Goal of the exercise = Work through the entries below and show every line in which "UNIT" is found.

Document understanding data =
▶

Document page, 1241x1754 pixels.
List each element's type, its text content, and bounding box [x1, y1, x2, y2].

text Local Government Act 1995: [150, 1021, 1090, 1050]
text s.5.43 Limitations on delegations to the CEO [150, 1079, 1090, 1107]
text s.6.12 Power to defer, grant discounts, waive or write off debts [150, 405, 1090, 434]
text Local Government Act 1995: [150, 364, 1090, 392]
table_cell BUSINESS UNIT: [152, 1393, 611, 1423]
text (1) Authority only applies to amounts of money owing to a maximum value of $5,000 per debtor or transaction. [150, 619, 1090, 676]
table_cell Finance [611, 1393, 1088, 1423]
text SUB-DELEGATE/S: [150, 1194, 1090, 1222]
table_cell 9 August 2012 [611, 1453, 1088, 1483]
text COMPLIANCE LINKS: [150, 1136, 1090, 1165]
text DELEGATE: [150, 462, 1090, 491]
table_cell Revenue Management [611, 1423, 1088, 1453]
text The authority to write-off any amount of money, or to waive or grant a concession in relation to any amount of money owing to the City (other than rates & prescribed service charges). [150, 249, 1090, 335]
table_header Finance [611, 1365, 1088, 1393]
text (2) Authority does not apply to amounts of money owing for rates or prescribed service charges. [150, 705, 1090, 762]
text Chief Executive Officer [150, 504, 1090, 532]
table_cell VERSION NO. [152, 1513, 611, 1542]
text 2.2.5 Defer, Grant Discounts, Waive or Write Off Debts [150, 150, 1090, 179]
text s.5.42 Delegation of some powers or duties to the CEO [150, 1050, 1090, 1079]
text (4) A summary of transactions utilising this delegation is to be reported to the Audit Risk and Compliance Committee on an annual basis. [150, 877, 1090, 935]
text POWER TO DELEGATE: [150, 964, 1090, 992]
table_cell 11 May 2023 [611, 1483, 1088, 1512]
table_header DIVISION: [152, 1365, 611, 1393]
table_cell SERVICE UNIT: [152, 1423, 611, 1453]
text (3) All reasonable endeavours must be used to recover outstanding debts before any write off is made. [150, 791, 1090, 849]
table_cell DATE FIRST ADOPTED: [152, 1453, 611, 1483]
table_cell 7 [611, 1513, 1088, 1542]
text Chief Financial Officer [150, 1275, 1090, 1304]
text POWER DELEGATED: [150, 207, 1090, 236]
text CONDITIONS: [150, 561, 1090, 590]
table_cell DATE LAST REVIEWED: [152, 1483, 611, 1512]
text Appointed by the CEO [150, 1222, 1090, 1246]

◀

Solution to this task =
table_cell BUSINESS UNIT: [152, 1393, 611, 1423]
table_cell SERVICE UNIT: [152, 1423, 611, 1453]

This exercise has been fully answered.